> **PROBLEM**:
Take the entries below and retype them word for word, excluding the images.
-------- DATA SHOWN --------
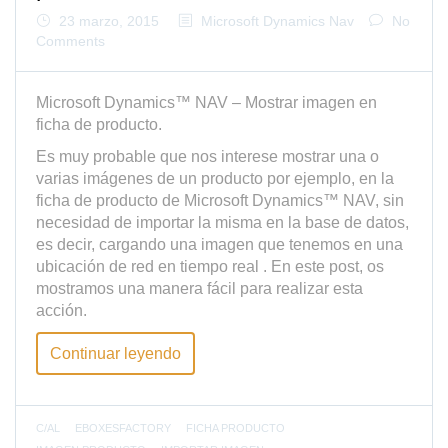
23 marzo, 2015
Microsoft Dynamics Nav
No
Comments
Microsoft Dynamics™ NAV – Mostrar imagen en
ficha de producto.
Es muy probable que nos interese mostrar una o
varias imágenes de un producto por ejemplo, en la
ficha de producto de Microsoft Dynamics™ NAV, sin
necesidad de importar la misma en la base de datos,
es decir, cargando una imagen que tenemos en una
ubicación de red en tiempo real . En este post, os
mostramos una manera fácil para realizar esta
acción.
Continuar leyendo
C/AL
EBOXESFACTORY
FICHA PRODUCTO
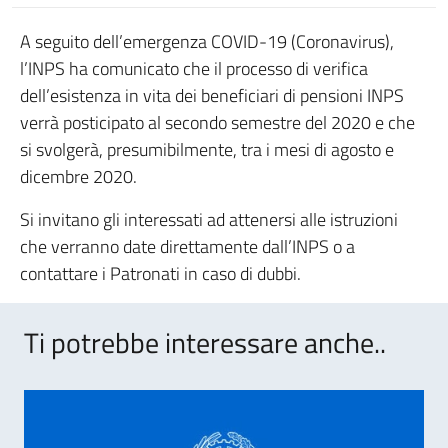
A seguito dell’emergenza COVID-19 (Coronavirus),
l’INPS ha comunicato che il processo di verifica
dell’esistenza in vita dei beneficiari di pensioni INPS
verrà posticipato al secondo semestre del 2020 e che
si svolgerà, presumibilmente, tra i mesi di agosto e
dicembre 2020.
Si invitano gli interessati ad attenersi alle istruzioni
che verranno date direttamente dall’INPS o a
contattare i Patronati in caso di dubbi.
Ti potrebbe interessare anche..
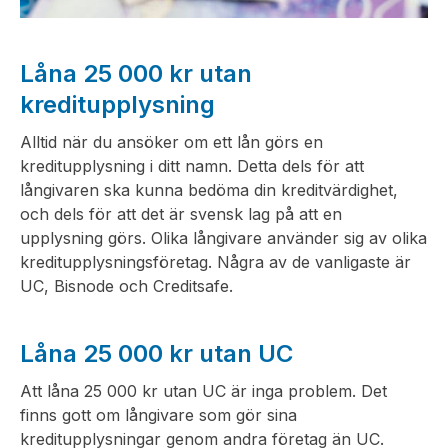
Låna 25 000 kr utan
kreditupplysning
Alltid när du ansöker om ett lån görs en
kreditupplysning i ditt namn. Detta dels för att
långivaren ska kunna bedöma din kreditvärdighet,
och dels för att det är svensk lag på att en
upplysning görs. Olika långivare använder sig av olika
kreditupplysningsföretag. Några av de vanligaste är
UC, Bisnode och Creditsafe.
Låna 25 000 kr utan UC
Att låna 25 000 kr utan UC är inga problem. Det
finns gott om långivare som gör sina
kreditupplysningar genom andra företag än UC.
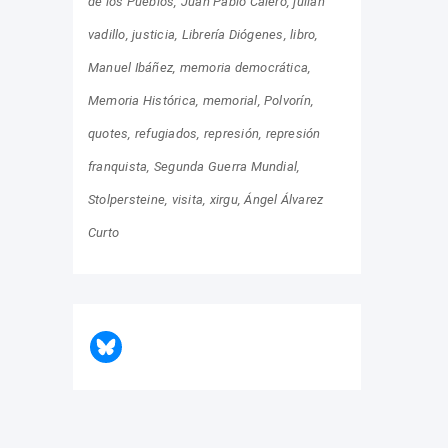
de los Pueblos
Juan Pablo Calero
julián
vadillo
justicia
Librería Diógenes
libro
Manuel Ibáñez
memoria democrática
Memoria Histórica
memorial
Polvorín
quotes
refugiados
represión
represión
franquista
Segunda Guerra Mundial
Stolpersteine
visita
xirgu
Ángel Álvarez
Curto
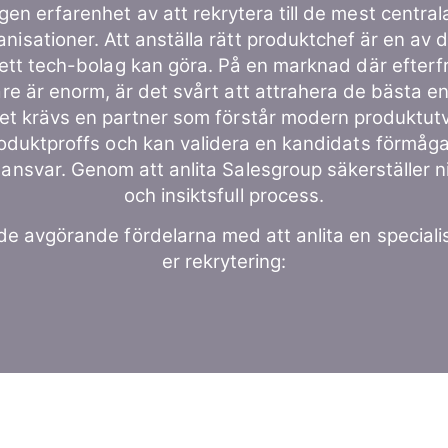
gen erfarenhet av att rekrytera till de mest central
nisationer. Att anställa rätt produktchef är en av d
 ett tech-bolag kan göra. På en marknad där efterf
re är enorm, är det svårt att attrahera de bästa 
et krävs en partner som förstår modern produktutve
oduktproffs och kan validera en kandidats förmåga
lansvar. Genom att anlita Salesgroup säkerställer ni
och insiktsfull process.
de avgörande fördelarna med att anlita en speciali
er rekrytering:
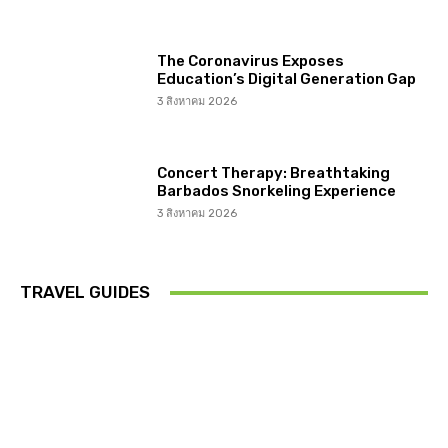
The Coronavirus Exposes
Education’s Digital Generation Gap
3 สิงหาคม 2026
Concert Therapy: Breathtaking
Barbados Snorkeling Experience
3 สิงหาคม 2026
TRAVEL GUIDES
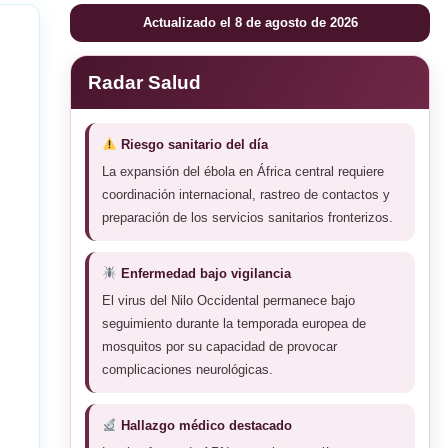
Actualizado el 8 de agosto de 2026
Radar Salud
Riesgo sanitario del día
La expansión del ébola en África central requiere
coordinación internacional, rastreo de contactos y
preparación de los servicios sanitarios fronterizos.
Enfermedad bajo vigilancia
El virus del Nilo Occidental permanece bajo
seguimiento durante la temporada europea de
mosquitos por su capacidad de provocar
complicaciones neurológicas.
Hallazgo médico destacado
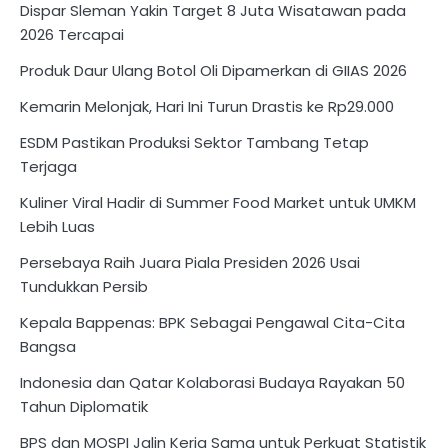
Dispar Sleman Yakin Target 8 Juta Wisatawan pada
2026 Tercapai
Produk Daur Ulang Botol Oli Dipamerkan di GIIAS 2026
Kemarin Melonjak, Hari Ini Turun Drastis ke Rp29.000
ESDM Pastikan Produksi Sektor Tambang Tetap
Terjaga
Kuliner Viral Hadir di Summer Food Market untuk UMKM
Lebih Luas
Persebaya Raih Juara Piala Presiden 2026 Usai
Tundukkan Persib
Kepala Bappenas: BPK Sebagai Pengawal Cita-Cita
Bangsa
Indonesia dan Qatar Kolaborasi Budaya Rayakan 50
Tahun Diplomatik
BPS dan MOSPI Jalin Kerja Sama untuk Perkuat Statistik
--------
> **RESPONSE BELOW**:
23 marzo, 2015
Microsoft Dynamics Nav
No
Comments
Microsoft Dynamics™ NAV – Mostrar imagen en
ficha de producto.
Es muy probable que nos interese mostrar una o
varias imágenes de un producto por ejemplo, en la
ficha de producto de Microsoft Dynamics™ NAV, sin
necesidad de importar la misma en la base de datos,
es decir, cargando una imagen que tenemos en una
ubicación de red en tiempo real . En este post, os
mostramos una manera fácil para realizar esta
acción.
Continuar leyendo
C/AL
EBOXESFACTORY
FICHA PRODUCTO
A seguito dell’emergenza COVID-19 (Coronavirus),
l’INPS ha comunicato che il processo di verifica
dell’esistenza in vita dei beneficiari di pensioni INPS
verrà posticipato al secondo semestre del 2020 e che
si svolgerà, presumibilmente, tra i mesi di agosto e
dicembre 2020.
Si invitano gli interessati ad attenersi alle istruzioni
che verranno date direttamente dall’INPS o a
contattare i Patronati in caso di dubbi.
Ti potrebbe interessare anche..
Låna 25 000 kr utan
kreditupplysning
Alltid när du ansöker om ett lån görs en
kreditupplysning i ditt namn. Detta dels för att
långivaren ska kunna bedöma din kreditvärdighet,
och dels för att det är svensk lag på att en
upplysning görs. Olika långivare använder sig av olika
kreditupplysningsföretag. Några av de vanligaste är
UC, Bisnode och Creditsafe.
Låna 25 000 kr utan UC
Att låna 25 000 kr utan UC är inga problem. Det
finns gott om långivare som gör sina
kreditupplysningar genom andra företag än UC.
de los Pueblos
Juan Pablo Calero
julián
vadillo
justicia
Librería Diógenes
libro
Manuel Ibáñez
memoria democrática
Memoria Histórica
memorial
Polvorín
quotes
refugiados
represión
represión
franquista
Segunda Guerra Mundial
Stolpersteine
visita
xirgu
Ángel Álvarez
Curto
gen erfarenhet av att rekrytera till de mest central
nisationer. Att anställa rätt produktchef är en av d
 ett tech-bolag kan göra. På en marknad där efterf
re är enorm, är det svårt att attrahera de bästa 
et krävs en partner som förstår modern produktutve
oduktproffs och kan validera en kandidats förmåga
lansvar. Genom att anlita Salesgroup säkerställer ni
och insiktsfull process.
de avgörande fördelarna med att anlita en speciali
er rekrytering:
The Coronavirus Exposes
Education’s Digital Generation Gap
3 สิงหาคม 2026
Concert Therapy: Breathtaking
Barbados Snorkeling Experience
3 สิงหาคม 2026
TRAVEL GUIDES
Actualizado el 8 de agosto de 2026
Radar Salud
Riesgo sanitario del día
La expansión del ébola en África central requiere
coordinación internacional, rastreo de contactos y
preparación de los servicios sanitarios fronterizos.
Enfermedad bajo vigilancia
El virus del Nilo Occidental permanece bajo
seguimiento durante la temporada europea de
mosquitos por su capacidad de provocar
complicaciones neurológicas.
Hallazgo médico destacado
Dispar Sleman Yakin Target 8 Juta Wisatawan pada
2026 Tercapai
Produk Daur Ulang Botol Oli Dipamerkan di GIIAS 2026
Kemarin Melonjak, Hari Ini Turun Drastis ke Rp29.000
ESDM Pastikan Produksi Sektor Tambang Tetap
Terjaga
Kuliner Viral Hadir di Summer Food Market untuk UMKM
Lebih Luas
Persebaya Raih Juara Piala Presiden 2026 Usai
Tundukkan Persib
Kepala Bappenas: BPK Sebagai Pengawal Cita-Cita
Bangsa
Indonesia dan Qatar Kolaborasi Budaya Rayakan 50
Tahun Diplomatik
BPS dan MOSPI Jalin Kerja Sama untuk Perkuat Statistik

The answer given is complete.